** Required work **
Which lines of the entries contain the string "drag"? Copy each of them.

** Data **
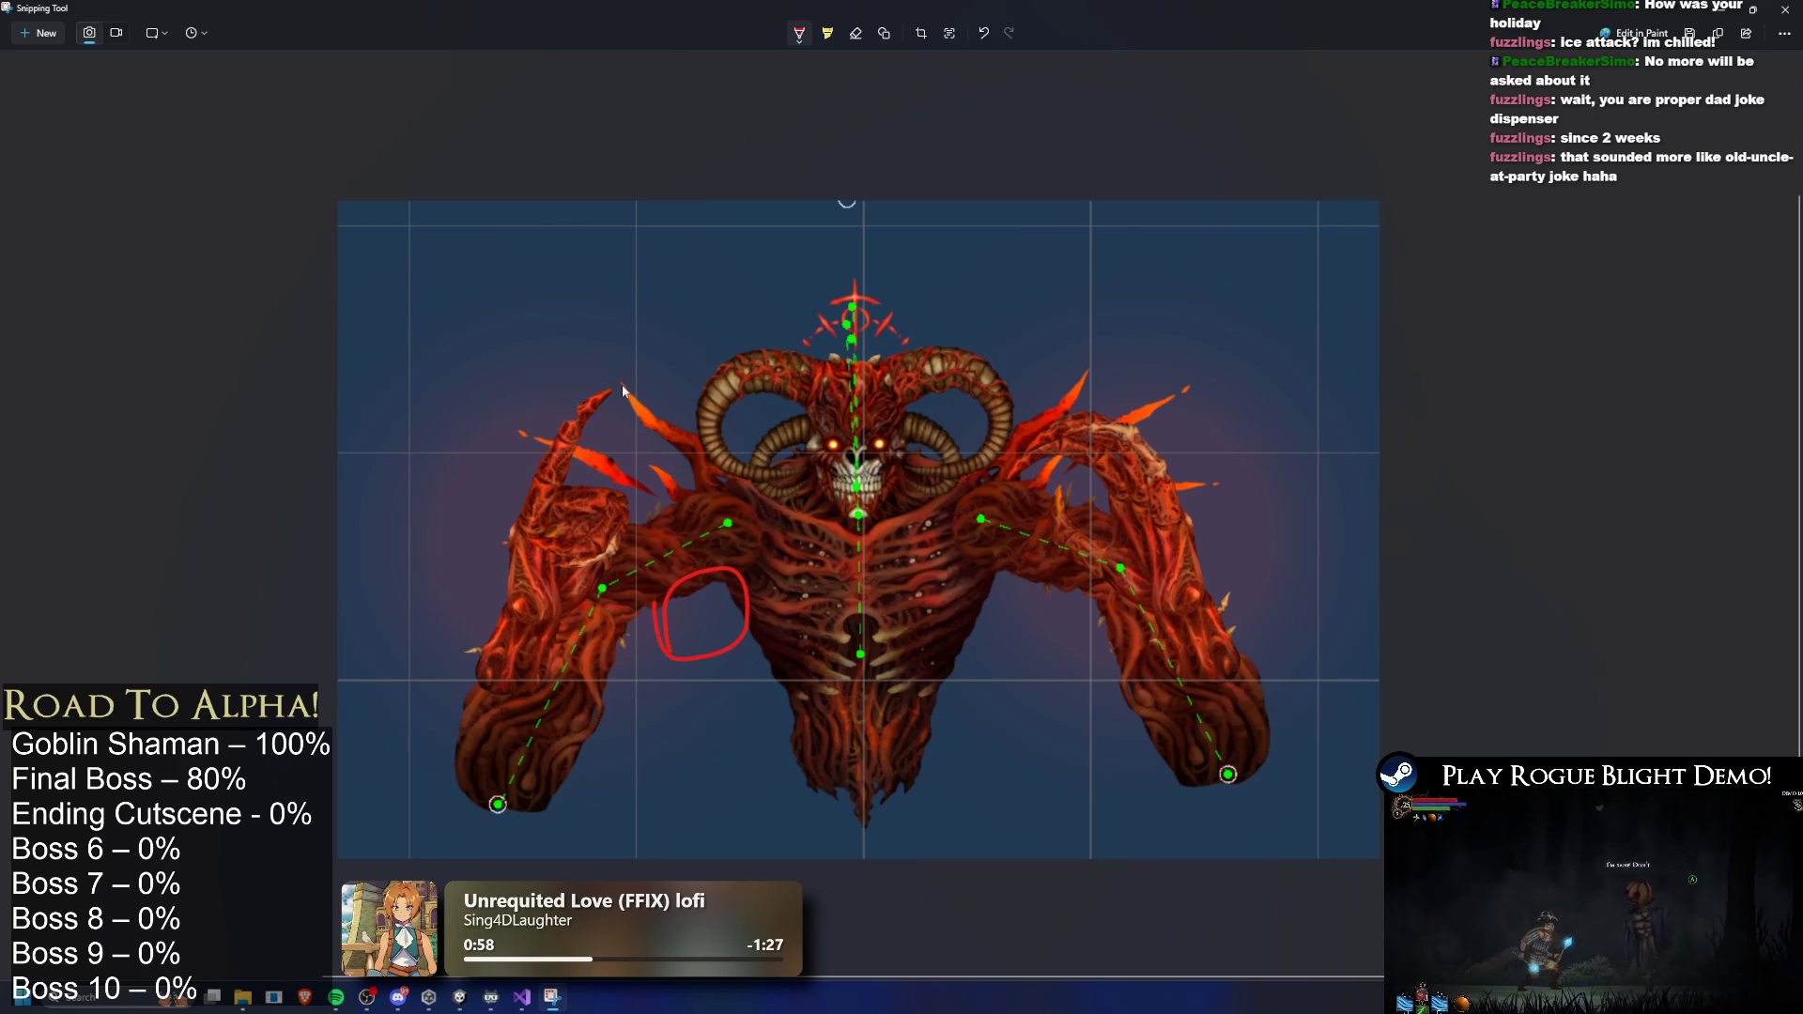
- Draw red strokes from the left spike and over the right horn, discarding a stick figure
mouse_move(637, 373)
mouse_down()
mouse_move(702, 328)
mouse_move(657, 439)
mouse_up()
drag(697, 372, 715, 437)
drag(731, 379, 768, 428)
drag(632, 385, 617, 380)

** Output for this exercise **
drag(697, 372, 715, 437)
drag(731, 379, 768, 428)
drag(632, 385, 617, 380)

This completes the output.